1/n) This evening the @SBAgov released it's new lender application form which will enable non-bank (i.e. online/alternative) lenders to be eligible to make #PPP loans. There's been a lot of talk about these companies stepping in and providing capital. This is important... https://twitter.com/jaredhecht/status/1247368280966389761
2) Before I get into it, @marcorubio has once again done a great job highlighting areas to improve PPP. He has referenced fintech lenders before, especially @PayPal (which is a remarkably customer-friendly fintech SMB lender). https://twitter.com/marcorubio/status/1247290959970402311?s=20
3) These are companies like @Square, @QuickBooks, @stripe, @bluevinecapital, @FundingCircleUS, @OnDeckCapital and @KabbageInc. Some of them have massive install bases of US merchants (scale of millions), others have issued billions in loans to 10's - 100's of thousands of SMBS.
4) These lenders are FAST. They're built for speed. They have tons of data on their SMB customers and have the ability to process applications significantly faster than a traditional banking institution. Why?
5) Great digital experiences coupled with technology that works and customer service that is strictly oriented around helping SMBs get funded. This is a muscle they have all developed over the past decade, and they're in a different league than 99% of banks.
6) Now I am not saying these are better businesses than banks. But I am saying that they are better (i.e. faster, objectively better UX, etc.) at getting capital to SMBs than almost every single bank out there. Okay, so why is this a big deal?
7) Well, companies like PayPal, Square, QuickBooks and Stripe have MILLIONS of small business customers. They sit in the middle of their financial lives and data. They use this data to provide capital to them. Their customers trust them. Actually, their customers LOVE them.

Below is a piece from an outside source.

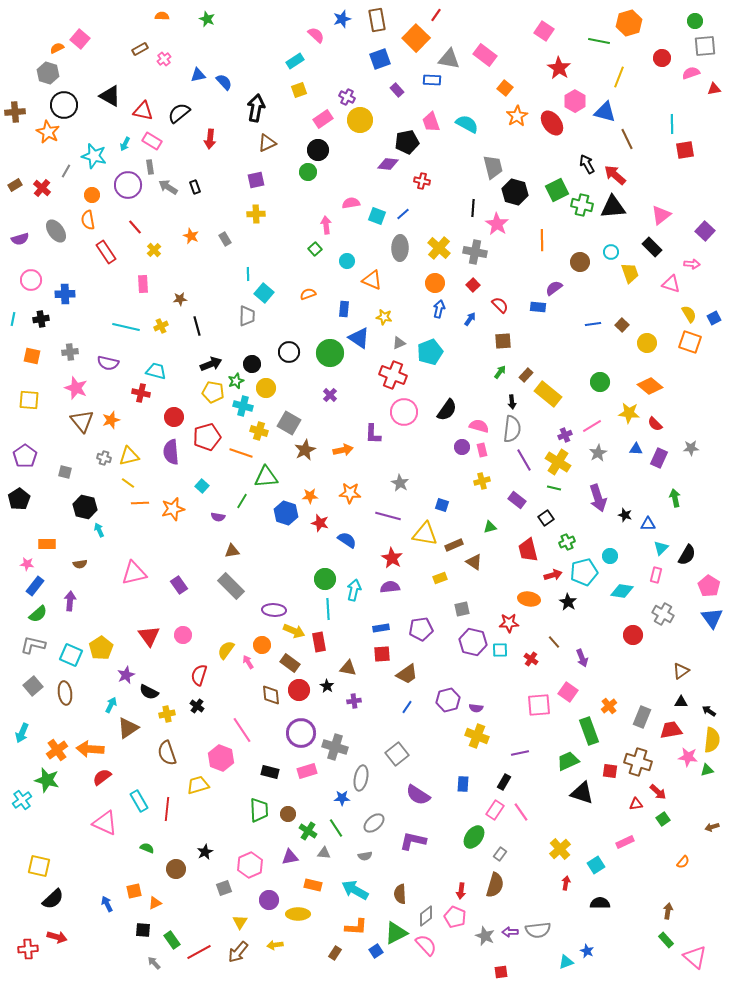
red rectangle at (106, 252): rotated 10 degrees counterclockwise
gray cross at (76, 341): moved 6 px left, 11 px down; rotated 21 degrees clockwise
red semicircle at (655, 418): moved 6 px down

8) These are companies that can rapidly deploy capital to their customers, and do so by spinning up an application process (I'm sure they already have this built) that leverages the pre-existing data they have on merchants and focuses on speed and customer service.
9) For online lenders like Bluevine, Funding Circle, ONDK, Kabbage, Fundbox, etc. - these companies play a pivotal role in the lending ecosystem. They service SMBs who either do not want to work with their banks for lending, or are ineligible for lending at their banks.

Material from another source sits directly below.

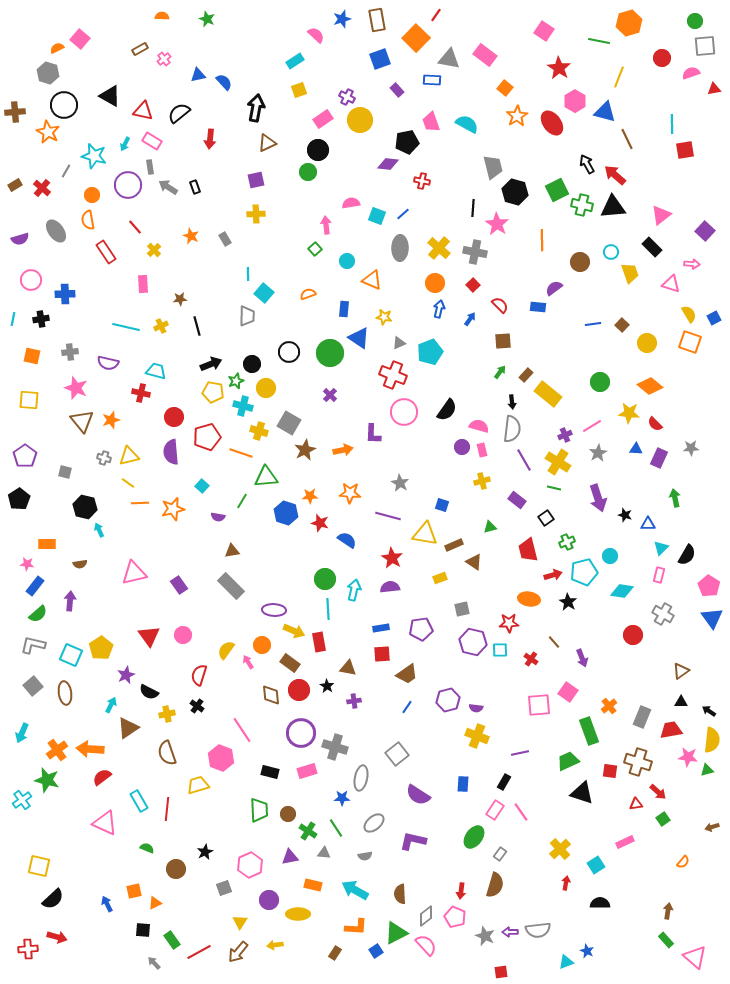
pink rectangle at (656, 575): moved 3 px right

10) These companies collectively have provided 10's of billions in capital to hundreds of thousands of SMBs. Their customers work with them for long periods of time, and as much as everyone would like to say they compete with banks, they are actually more complementary.

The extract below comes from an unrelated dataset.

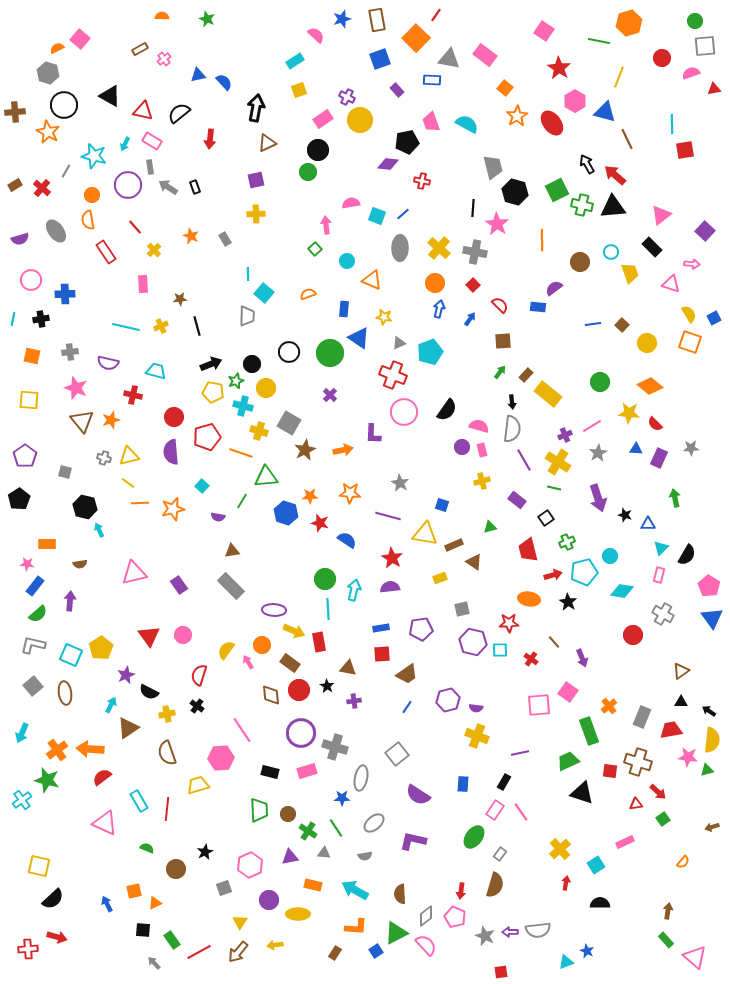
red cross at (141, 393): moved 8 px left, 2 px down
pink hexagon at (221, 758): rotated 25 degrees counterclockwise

11) These lenders can quickly deliver capital to their existing customer base. Most already have applications live (they're acting as Agents) or ready to go. They can also lend to SMBs whose banks are not participating in PPP...
12) ...or whose banks are not providing acceptable service levels. They provide SMBs CHOICE! And right now, that's critical as almost every institution is only focusing on their depository base if they are participating in PPP at all.
13) Remember, there are still tons of banks who are not doing PPP lending yet, or will not at all. And those that are are almost exclusively only lending to their depository customers. This locks a TON of SMBs out of the system and these fintech/online lenders will fill the void.
14) On a separate note...this is entirely hearsay, but on multiple occasions from people I trust in the industry, I have heard that banks have been lobbying against the SBA granting fintechs these licenses, which explains some of the delay here. One can easily understand why...
15) When these fintechs deliver, and I believe they will, customers will love them even more. The government will appreciate their contribution to saving small business, and it will become obvious that they should all be granted bank charters.
16) When that happens, they're no longer complementary to banks, they are straight-up competitors. And that scares the shit out of every bank. @Square is already opening a bank in 2021. If you use Square you're likely excited about this https://squareup.com/us/en/press/ilc-update
17) Anyways, hearsay, but the pieces fit. Net-net, the fact that fintechs can now apply to participate in PPP is a massive step in the right direction. And the second they're approved and lending, it will be an important win for small businesses in need of capital.